Exterior drainage systems are usually called footer drains or tile drains. A channel that is dug around the perimeter of the foundation walls at a depth just below the wall footer is the major component of this system. The channel is filled with gravel, in other words, an aggregate. A pipe is laid in the middle of the aggregate. There are perforations on the pipe that permit liquid water to enter into it. As ground water descends it finds little or no resistance to entering the trench as there is abundance of air spaces within the gravel (aggregate). The water easily enters the pipe through the perforations once in the trench. The pipe then leads to a remote drainage location like a storm drain or a natural ground water drainage path.

A good exterior footer drain system benefits tremendously from a good diversion system. Just like we earlier said, the rain gutters and spouts on a building makes up the diversion system. Why do I need to worry about the rain water when I have an underground system draining water away from my house? You may wonder. You should worry about the rain water because it carries silt and other particulate matter dissolved within it. That sediment builds up within the footer drains and begins to obstruct the flow of water with time. If more water flows into the footer drains, the sediments will accumulate faster. Most rain water will be kept out of the drainage system by a good diversion system. This is carried out by gutters collecting water from the roof edges and downspouts emptying at least 5 feet away from the foundation walls onto ground sloping away from the house. In an ideal scenario, the downspouts will drain into underground pipes emptying into storm drains. If more rain water is diverted away from the footer drainage system, the system will last longer.
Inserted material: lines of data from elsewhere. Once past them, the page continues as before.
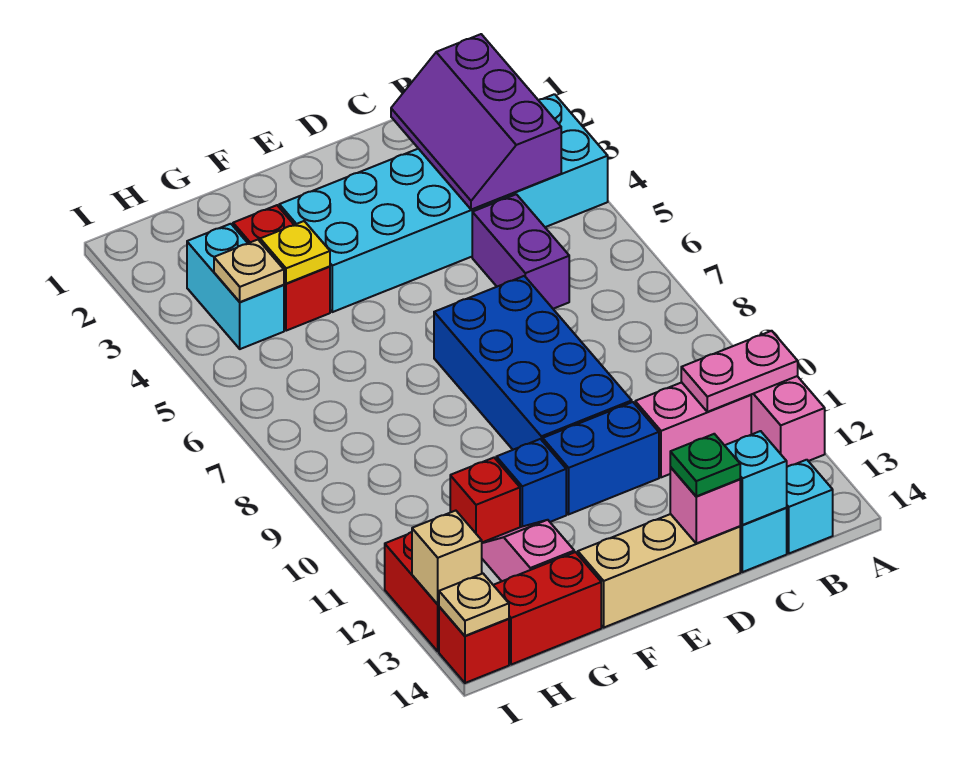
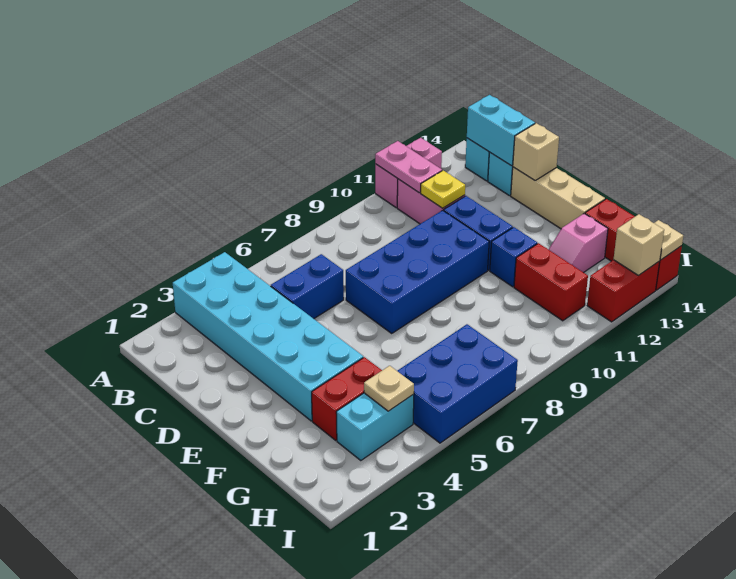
purple slope B2:C4 level 2 top B -> none
purple brick C5:C6 level 1 -> blue brick C5:C6 level 1
cyan brick C14 level 2 -> cyan brick B14:C14 level 2
pink brick D14 level 2 -> tan brick D14 level 2
green plate D14 level 3 -> none
yellow plate G4 level 2 -> yellow plate C11 level 2
red brick G11 level 1 -> red brick G11:H11 level 1
none -> blue brick H5:I7 level 1

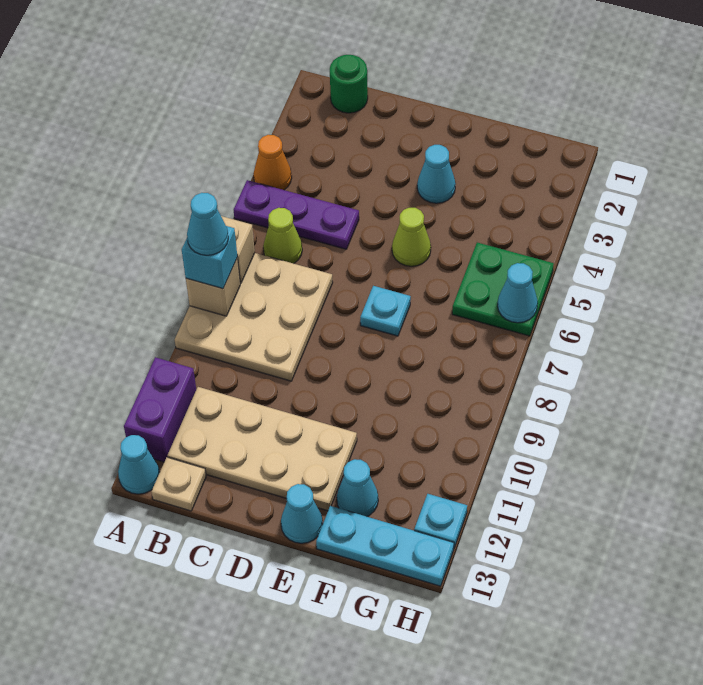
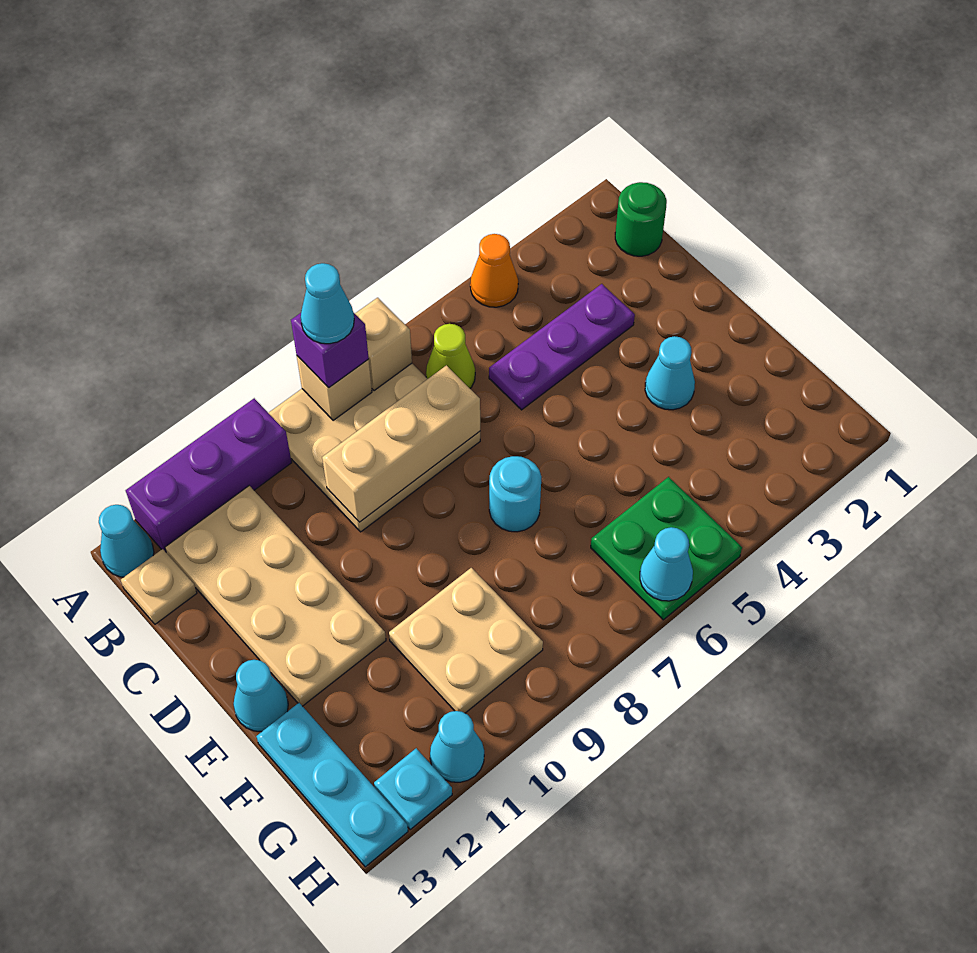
purple plate A5:C5 level 1 -> purple plate C3:C5 level 1
cyan brick A8 level 3 -> purple brick A8 level 3
purple brick A11:A12 level 1 -> purple brick A10:A12 level 1
none -> tan brick C7:C9 level 2
lime cone E5 level 1 -> none
cyan plate E7 level 1 -> cyan round brick E7 level 1
none -> tan plate F9:G10 level 1
cyan cone F12 level 1 -> cyan cone H11 level 1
Lastly, waterproof layers applied to the outside surface of the foundation walls make up the barrier systems. Any residue of soil is removed to get a clean application, once the ground is excavated to expose the wall surfaces. The barrier material, which is often referred to as a sealant, is usually based on rubber or a polymer. Some products are actually a cement or asphalt and applied as such. The latest commercially available products are quite versatile. They can be applied with sprayers because they are thin enough, and this greatly reduces the labor required and they are still durable enough and strong enough that once fully cured many are warranted to last 10 years or more when properly used.

External diversion, drainage and barrier systems working together are remarkably effective at waterproofing basement walls. While external systems can be costly and most are installed during building construction, a well designed system installed at any point in a building’s life cycle can give comfortable, water-free basement living for several years.